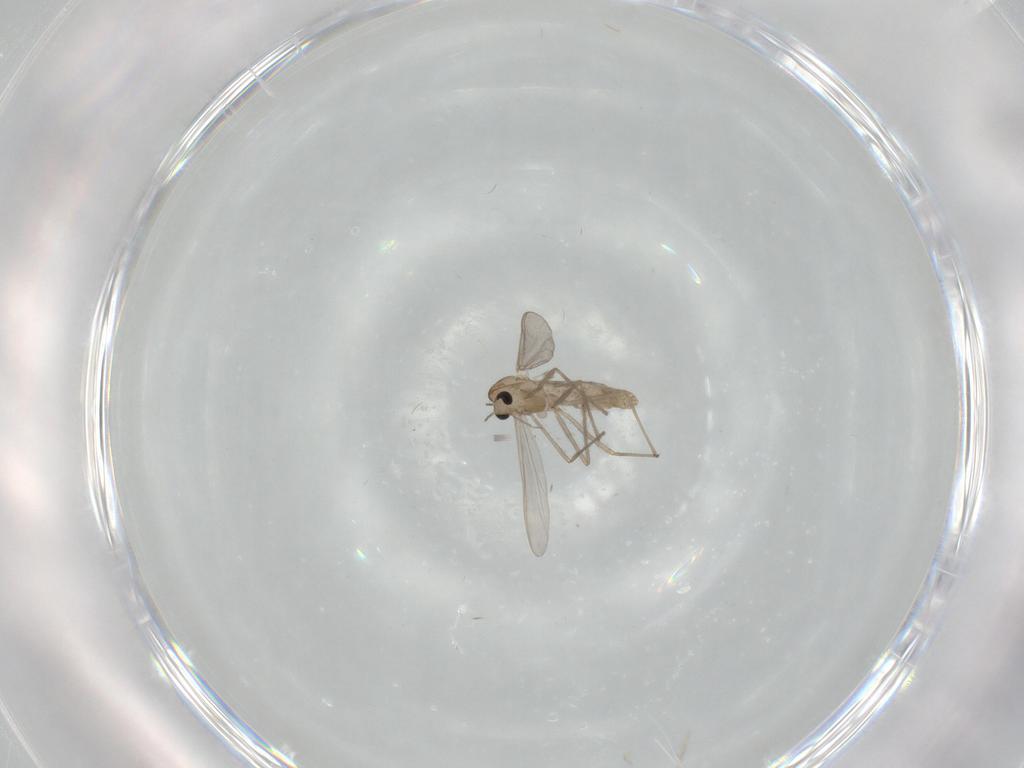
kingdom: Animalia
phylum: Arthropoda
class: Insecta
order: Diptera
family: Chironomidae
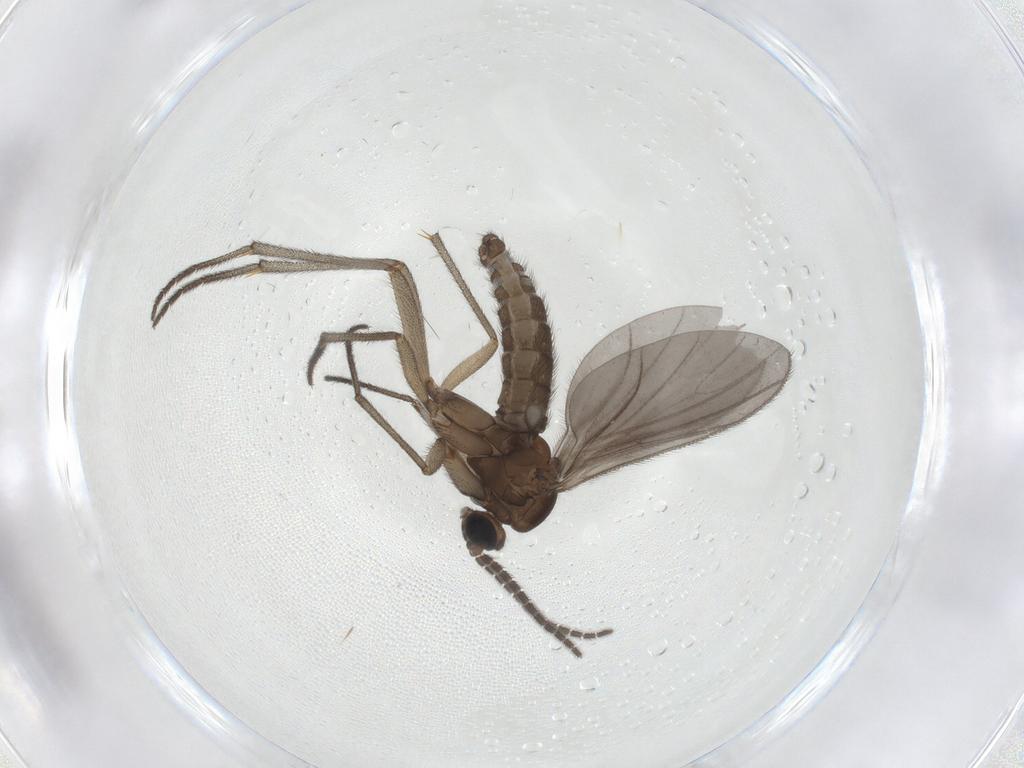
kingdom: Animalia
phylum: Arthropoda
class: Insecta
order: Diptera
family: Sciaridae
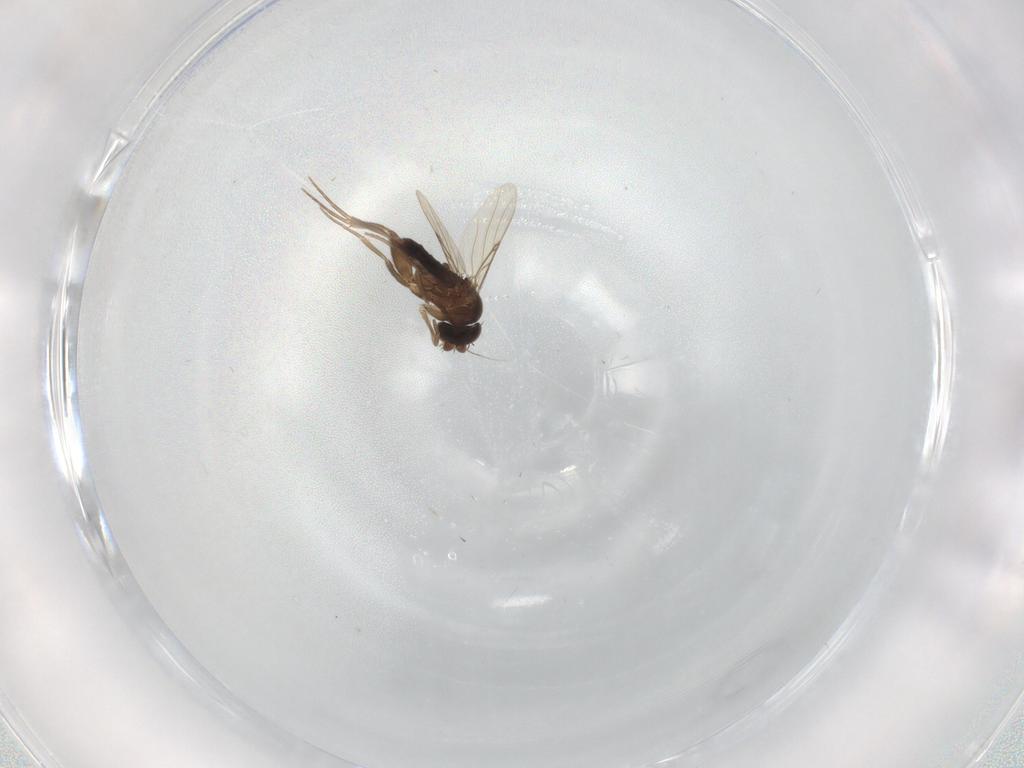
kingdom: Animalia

Task requirements -
Reproduce verbatim every line of text from the entries above, omitting the pictures.

Solved exercise -
kingdom: Animalia
phylum: Arthropoda
class: Insecta
order: Diptera
family: Chironomidae
kingdom: Animalia
phylum: Arthropoda
class: Insecta
order: Diptera
family: Sciaridae
kingdom: Animalia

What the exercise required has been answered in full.